Apply what you read -
1. Output, word for word, the part of the read.table message between "One-stop shopping would" and "<- if (!is.na(colClasses[i]))", inclusive.
2. Gather every line of the records containing the string "that", matching upper and lower case exactly.

╭─ Extracted text

[Rd] A couple of issues with colClasses/setAs

Peter Dalgaard p.dalgaard at biostat.ku.dk
Wed Sep 8 12:09:07 CEST 2004

Prof Brian Ripley <ripley at stats.ox.ac.uk> writes:

> >From ?read.table (this is about read.table, despite the subject line, I 
> believe?)
> colClasses: character.  A vector of classes to be assumed for the columns.
> "NULL" is not a class in my book (and certainly not one a column can
> have).  So no wonder it does not work, and it is not a bug not to work in
> undocumented cases.

> class(NULL)
[1] "NULL"

But you're right, I sort of assumed that NULL would work, and guessed
the syntax. 
> We can look into making it work, but once you start skipping columns I 
> think you should be using scan().  (I also suspect scan did not accept 
> NULL when this was implemented.)

One-stop shopping would be a good target here I think; it would be
good if we can teach read.table to skip columns while retaining all
the other niceties. 

The reason that it appeared to work sometimes is in this loop

    for (i in 1:cols) {
        if (known[i])
        data[[i]] <- if (!is.na(colClasses[i]))
            as(data[[i]], colClasses[i])
        else type.convert(data[[i]], as.is = as.is[i], dec = dec,
            na.strings = character(0))

╰─
╭─ Data

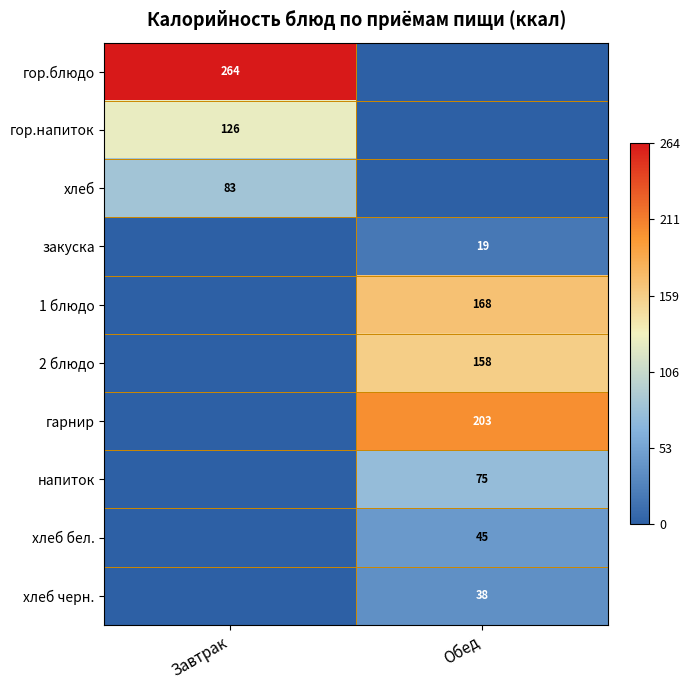

Is it true that закуска equals 10 at Обед?

False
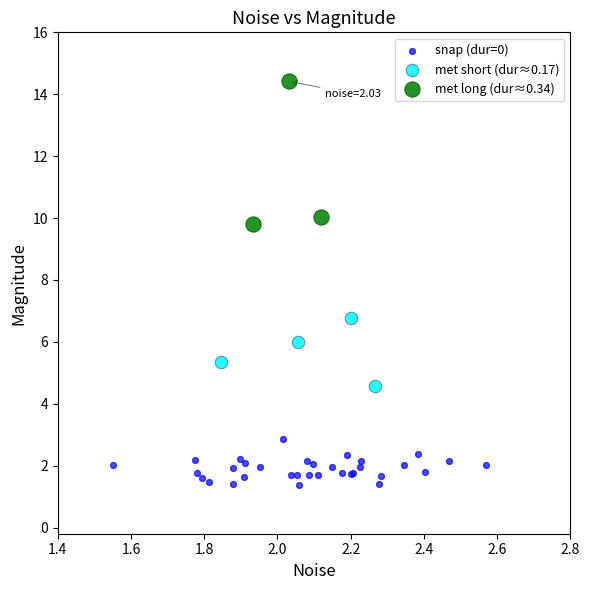

Which series has the widest spread of Y values?

met long (dur≈0.34)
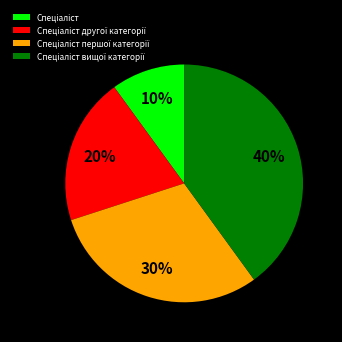

To the nearest percent, what is the difference between the largest and smallest slice percentages?

30%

╰─

Solutions -
1.
One-stop shopping would be a good target here I think; it would be
good if we can teach read.table to skip columns while retaining all
the other niceties. 

The reason that it appeared to work sometimes is in this loop

    for (i in 1:cols) {
        if (known[i])
        data[[i]] <- if (!is.na(colClasses[i]))

2.
Is it true that закуска equals 10 at Обед?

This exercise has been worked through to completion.